§ **Aim of the exercise**
Copy word for word the lines in the records below, starting at the line that contains "Lefanu, Alicia (1753–1817)" and stopping after the line that contains "Sign up with".

● ● ● ● ● ● ●

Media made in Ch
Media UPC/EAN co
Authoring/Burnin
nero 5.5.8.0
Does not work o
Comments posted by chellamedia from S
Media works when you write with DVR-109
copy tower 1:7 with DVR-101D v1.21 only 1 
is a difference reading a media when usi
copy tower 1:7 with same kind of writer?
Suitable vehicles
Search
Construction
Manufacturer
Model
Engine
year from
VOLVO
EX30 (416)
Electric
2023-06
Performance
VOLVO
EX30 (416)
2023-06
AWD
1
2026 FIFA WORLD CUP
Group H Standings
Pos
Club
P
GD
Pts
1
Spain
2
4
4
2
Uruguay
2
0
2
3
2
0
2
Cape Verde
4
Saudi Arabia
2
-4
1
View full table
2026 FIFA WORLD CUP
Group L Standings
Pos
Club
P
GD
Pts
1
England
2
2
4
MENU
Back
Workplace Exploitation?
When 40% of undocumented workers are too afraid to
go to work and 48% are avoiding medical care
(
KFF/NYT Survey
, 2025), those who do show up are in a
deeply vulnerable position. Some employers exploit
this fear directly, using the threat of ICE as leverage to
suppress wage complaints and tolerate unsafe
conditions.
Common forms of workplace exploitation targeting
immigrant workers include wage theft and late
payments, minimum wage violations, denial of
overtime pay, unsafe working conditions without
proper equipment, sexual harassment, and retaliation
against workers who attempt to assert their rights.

● ● ● ● ● ● ●

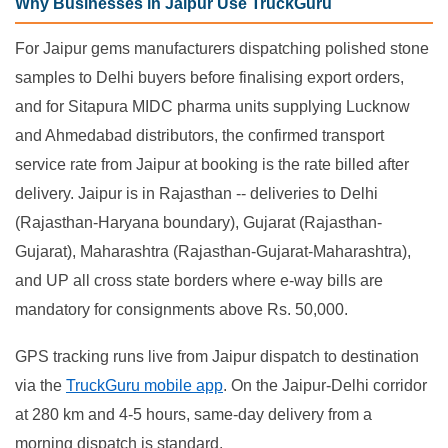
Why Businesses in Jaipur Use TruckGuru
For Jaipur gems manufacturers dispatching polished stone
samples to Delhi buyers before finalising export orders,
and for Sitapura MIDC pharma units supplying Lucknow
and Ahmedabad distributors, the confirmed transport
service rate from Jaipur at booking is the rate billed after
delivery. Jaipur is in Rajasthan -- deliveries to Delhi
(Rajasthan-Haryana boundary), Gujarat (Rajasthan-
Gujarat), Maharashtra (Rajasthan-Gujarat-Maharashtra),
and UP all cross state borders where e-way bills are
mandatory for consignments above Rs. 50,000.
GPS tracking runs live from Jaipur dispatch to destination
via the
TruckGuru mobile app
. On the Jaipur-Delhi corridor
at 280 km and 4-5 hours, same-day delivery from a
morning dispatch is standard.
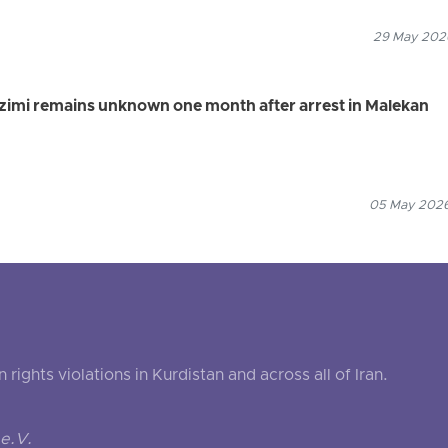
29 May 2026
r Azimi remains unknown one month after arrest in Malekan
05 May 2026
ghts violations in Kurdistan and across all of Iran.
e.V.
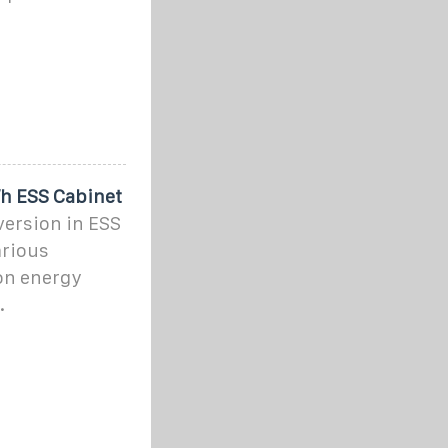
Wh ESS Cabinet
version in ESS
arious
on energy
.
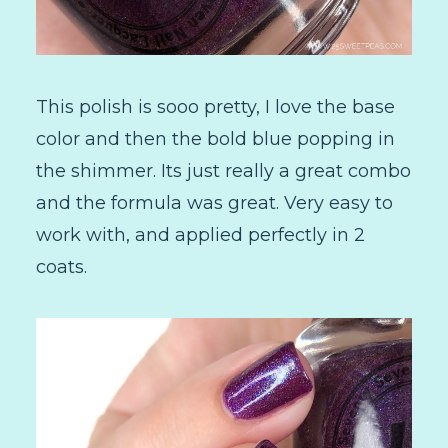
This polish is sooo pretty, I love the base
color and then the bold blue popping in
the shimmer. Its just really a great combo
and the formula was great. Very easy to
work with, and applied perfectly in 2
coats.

● ● ● ● ● ● ●

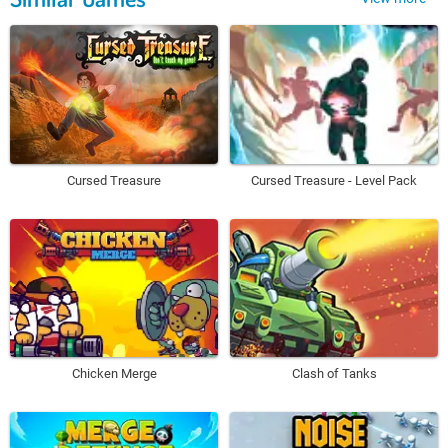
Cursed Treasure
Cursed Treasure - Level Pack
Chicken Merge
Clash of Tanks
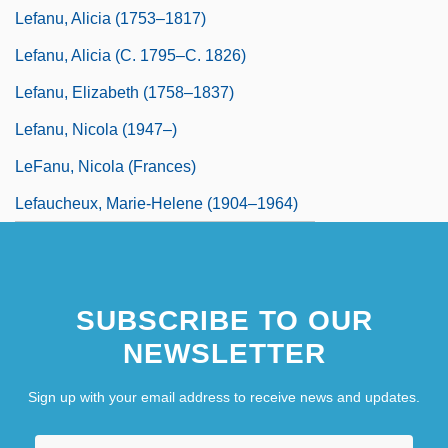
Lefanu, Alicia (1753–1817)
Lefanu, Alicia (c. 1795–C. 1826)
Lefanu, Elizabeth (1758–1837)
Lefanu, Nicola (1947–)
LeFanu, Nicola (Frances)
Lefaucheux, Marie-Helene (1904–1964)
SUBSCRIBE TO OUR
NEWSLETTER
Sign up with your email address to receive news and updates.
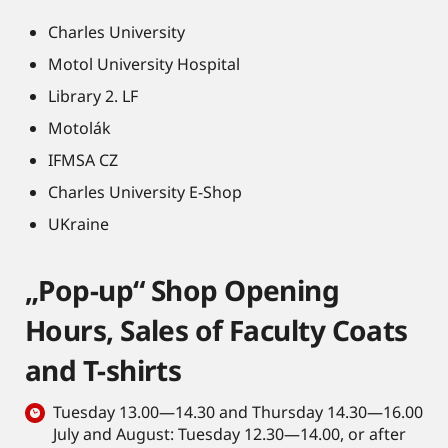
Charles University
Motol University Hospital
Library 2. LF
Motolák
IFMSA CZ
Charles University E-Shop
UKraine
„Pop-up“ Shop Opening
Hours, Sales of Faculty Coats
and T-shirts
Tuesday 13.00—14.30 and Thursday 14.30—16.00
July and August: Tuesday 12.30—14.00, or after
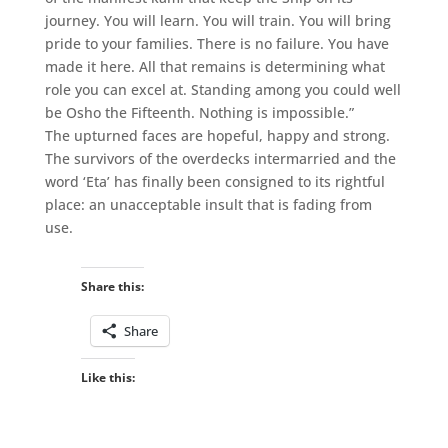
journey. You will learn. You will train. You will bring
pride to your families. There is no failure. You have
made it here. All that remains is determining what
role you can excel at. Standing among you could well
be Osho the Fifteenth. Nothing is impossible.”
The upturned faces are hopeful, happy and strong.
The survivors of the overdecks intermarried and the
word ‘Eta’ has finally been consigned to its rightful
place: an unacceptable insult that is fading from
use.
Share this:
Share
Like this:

● ● ● ● ● ● ●

§ **Finished exercise**
Lefanu, Alicia (1753–1817)
Lefanu, Alicia (c. 1795–C. 1826)
Lefanu, Elizabeth (1758–1837)
Lefanu, Nicola (1947–)
LeFanu, Nicola (Frances)
Lefaucheux, Marie-Helene (1904–1964)
SUBSCRIBE TO OUR
NEWSLETTER
Sign up with your email address to receive news and updates.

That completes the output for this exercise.